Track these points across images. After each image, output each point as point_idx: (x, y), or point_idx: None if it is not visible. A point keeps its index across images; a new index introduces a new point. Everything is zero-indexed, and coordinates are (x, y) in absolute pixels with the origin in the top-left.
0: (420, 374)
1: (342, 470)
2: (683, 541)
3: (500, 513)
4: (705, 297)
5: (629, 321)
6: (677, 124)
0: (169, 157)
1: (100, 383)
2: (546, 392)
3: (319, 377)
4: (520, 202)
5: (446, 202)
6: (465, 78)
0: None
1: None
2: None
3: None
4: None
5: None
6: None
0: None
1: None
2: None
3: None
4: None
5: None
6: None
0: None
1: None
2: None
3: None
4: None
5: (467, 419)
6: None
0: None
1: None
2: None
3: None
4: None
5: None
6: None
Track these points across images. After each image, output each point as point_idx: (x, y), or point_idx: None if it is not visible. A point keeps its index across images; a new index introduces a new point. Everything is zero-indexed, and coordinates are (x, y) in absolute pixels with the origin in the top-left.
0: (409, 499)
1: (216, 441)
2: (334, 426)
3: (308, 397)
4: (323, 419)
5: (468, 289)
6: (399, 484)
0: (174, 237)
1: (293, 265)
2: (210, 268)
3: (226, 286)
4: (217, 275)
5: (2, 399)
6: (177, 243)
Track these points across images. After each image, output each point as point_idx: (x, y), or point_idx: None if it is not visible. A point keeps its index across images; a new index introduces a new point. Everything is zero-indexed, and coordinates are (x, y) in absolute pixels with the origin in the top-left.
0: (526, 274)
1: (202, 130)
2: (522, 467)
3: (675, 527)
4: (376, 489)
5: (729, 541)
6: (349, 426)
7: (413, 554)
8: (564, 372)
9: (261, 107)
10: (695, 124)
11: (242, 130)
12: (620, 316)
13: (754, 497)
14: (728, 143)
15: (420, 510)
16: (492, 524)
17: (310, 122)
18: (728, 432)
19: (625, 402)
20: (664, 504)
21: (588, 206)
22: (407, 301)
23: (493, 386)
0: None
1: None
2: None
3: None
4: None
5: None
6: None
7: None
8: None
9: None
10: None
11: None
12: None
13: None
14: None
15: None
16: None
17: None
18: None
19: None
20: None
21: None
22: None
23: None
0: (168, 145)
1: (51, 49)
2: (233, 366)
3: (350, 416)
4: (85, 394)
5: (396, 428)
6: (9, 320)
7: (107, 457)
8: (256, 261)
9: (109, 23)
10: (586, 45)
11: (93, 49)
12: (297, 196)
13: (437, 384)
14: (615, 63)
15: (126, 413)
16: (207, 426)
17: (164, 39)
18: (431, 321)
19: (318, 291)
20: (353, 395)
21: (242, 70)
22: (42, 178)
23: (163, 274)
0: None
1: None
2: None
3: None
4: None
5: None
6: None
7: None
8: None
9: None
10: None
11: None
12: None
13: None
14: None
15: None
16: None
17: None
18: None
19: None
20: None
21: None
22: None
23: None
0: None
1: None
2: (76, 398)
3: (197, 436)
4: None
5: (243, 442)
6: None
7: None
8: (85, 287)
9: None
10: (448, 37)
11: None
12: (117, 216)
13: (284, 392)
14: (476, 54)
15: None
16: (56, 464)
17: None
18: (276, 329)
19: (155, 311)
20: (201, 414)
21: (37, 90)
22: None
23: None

Job >> Arrange the items, from their first line through the line containing "6: (177, 243)" (both ends included), as a Markdown table with the columns Row and Line. Give each line its row number and leave out blank lines.

Full answer >>
| Row | Line |
|---|---|
| 1 | Track these points across images. After each image, output each point as point_idx: (x, y), or point_idx: None if it is not visible. A point keeps its index across images; a new index introduces a new point. Everything is zero-indexed, and coordinates are (x, y) in absolute pixels with the origin in the top-left. |
| 2 | 0: (420, 374) |
| 3 | 1: (342, 470) |
| 4 | 2: (683, 541) |
| 5 | 3: (500, 513) |
| 6 | 4: (705, 297) |
| 7 | 5: (629, 321) |
| 8 | 6: (677, 124) |
| 9 | 0: (169, 157) |
| 10 | 1: (100, 383) |
| 11 | 2: (546, 392) |
| 12 | 3: (319, 377) |
| 13 | 4: (520, 202) |
| 14 | 5: (446, 202) |
| 15 | 6: (465, 78) |
| 16 | 0: None |
| 17 | 1: None |
| 18 | 2: None |
| 19 | 3: None |
| 20 | 4: None |
| 21 | 5: None |
| 22 | 6: None |
| 23 | 0: None |
| 24 | 1: None |
| 25 | 2: None |
| 26 | 3: None |
| 27 | 4: None |
| 28 | 5: None |
| 29 | 6: None |
| 30 | 0: None |
| 31 | 1: None |
| 32 | 2: None |
| 33 | 3: None |
| 34 | 4: None |
| 35 | 5: (467, 419) |
| 36 | 6: None |
| 37 | 0: None |
| 38 | 1: None |
| 39 | 2: None |
| 40 | 3: None |
| 41 | 4: None |
| 42 | 5: None |
| 43 | 6: None |
| 44 | Track these points across images. After each image, output each point as point_idx: (x, y), or point_idx: None if it is not visible. A point keeps its index across images; a new index introduces a new point. Everything is zero-indexed, and coordinates are (x, y) in absolute pixels with the origin in the top-left. |
| 45 | 0: (409, 499) |
| 46 | 1: (216, 441) |
| 47 | 2: (334, 426) |
| 48 | 3: (308, 397) |
| 49 | 4: (323, 419) |
| 50 | 5: (468, 289) |
| 51 | 6: (399, 484) |
| 52 | 0: (174, 237) |
| 53 | 1: (293, 265) |
| 54 | 2: (210, 268) |
| 55 | 3: (226, 286) |
| 56 | 4: (217, 275) |
| 57 | 5: (2, 399) |
| 58 | 6: (177, 243) |